Principle Power and Aker among winners in US Energy Department phase two floating wind prize
Five awardees will receive cash and technology assistance and a chance to enter final round as part of Biden administration's push to 15GW by 2035
Floating wind technology firm Principle Power and partner Aker Solutions joined four other winners of the US Department of Energy (DoE)'s phase two floating offshore wind readiness (Flowin) prize announced Wednesday.
Principle Power-Aker joint venture (JV)'s fourth generation WindFloat triangular platform is already commercially deployed in three projects in Portugal and Scotland totalling 75MW.
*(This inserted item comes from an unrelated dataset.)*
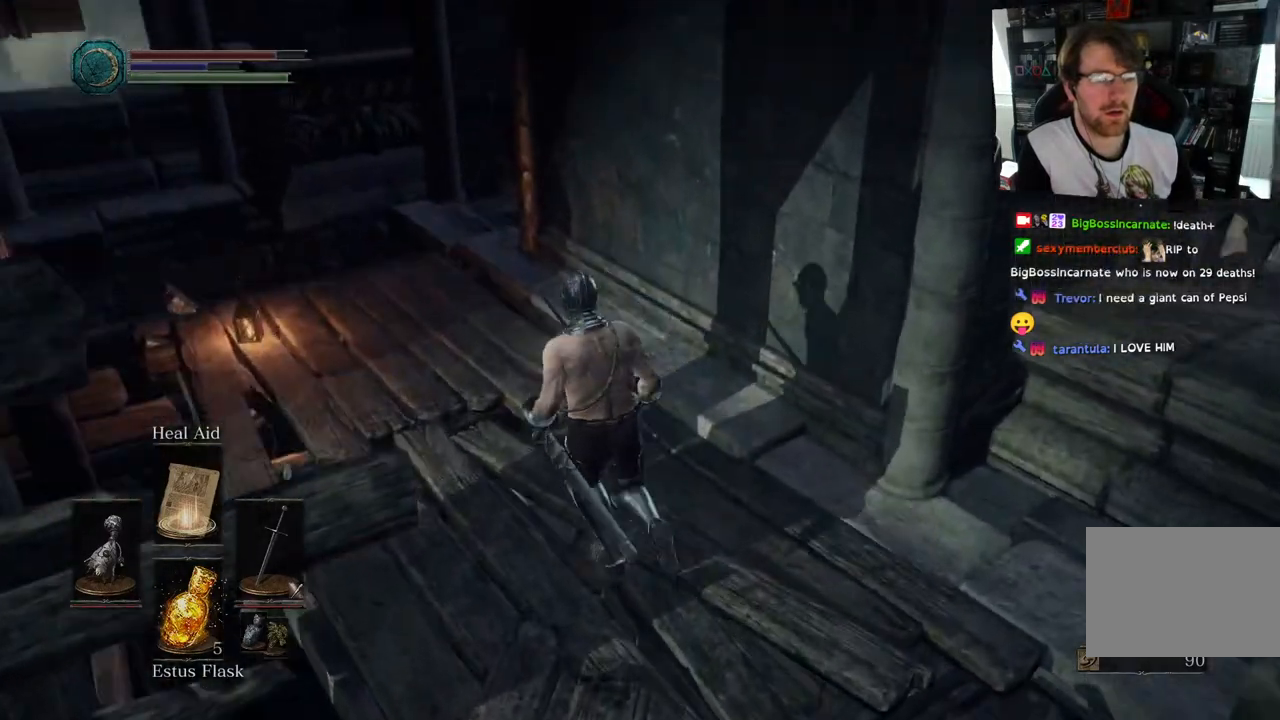
{"buttons": [], "left_stick": "up", "right_stick": "center", "events": []}
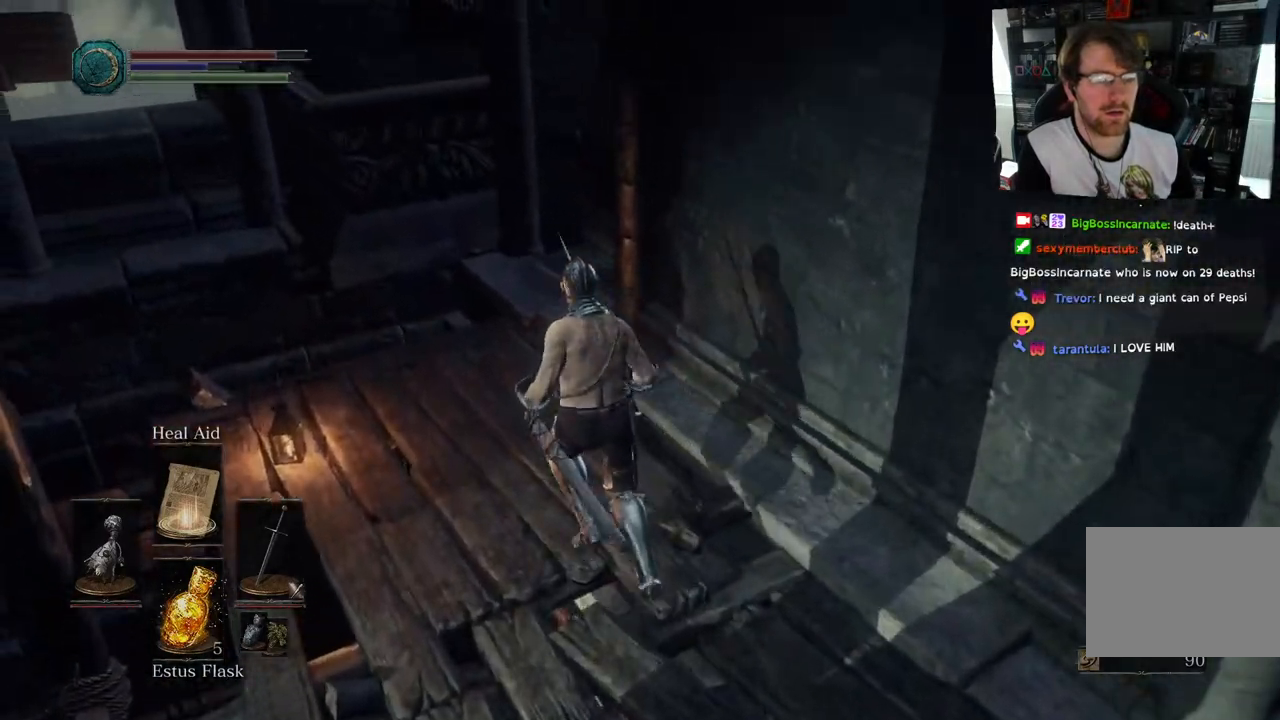
{"buttons": [], "left_stick": "up", "right_stick": "right", "events": [[133, "right_stick", "right"]]}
Operational projects enabled the JV “to extract highly valuable feedback from the supply chain to better enable project successes on the first wave of US West Coast projects,” said Seth Price, vice president of technology & innovation for Principle Power.
Principle Power-Aker’s FloatHOME consortium based in California assessed large-scale fabricators and small supply chain partners on their existing capabilities to produce subcomponent modules and efficient assembly within American ports.
“The Flowin prize has provided us with a unique opportunity to explore ways to serialise fabrication, drive further innovation and reduce costs for floating offshore wind,” said Christoffer Valstad, senior vice president, renewables US at Aker Solutions.
The three-phase Flowin prize will award a total of $5.75m, plus vouchers for technical support from DoE national laboratories to transition floating platform technologies to serial production, while fostering competitive domestic supply chains.
The narrowed field of five phase two winners were judged “on their progress in developing a plan for mass production and assembly of floating offshore wind energy platforms”, DoE said.
Each of the five phase two winners receives a cash prize of $450,000 and a $100,000 technical support voucher and are eligible to compete in the final round.
“The innovative concepts produced by the winners of this phase will help make the nation’s offshore wind goals a reality,” said Eric Lantz, director of DoE’s Wind Energy Technologies Office.
“We look forward to the competition’s final phase and seeing how these teams’ ideas can help bridge the gap between the offshore wind industry’s great potential and the commercialisation solutions needed to realise that potential.”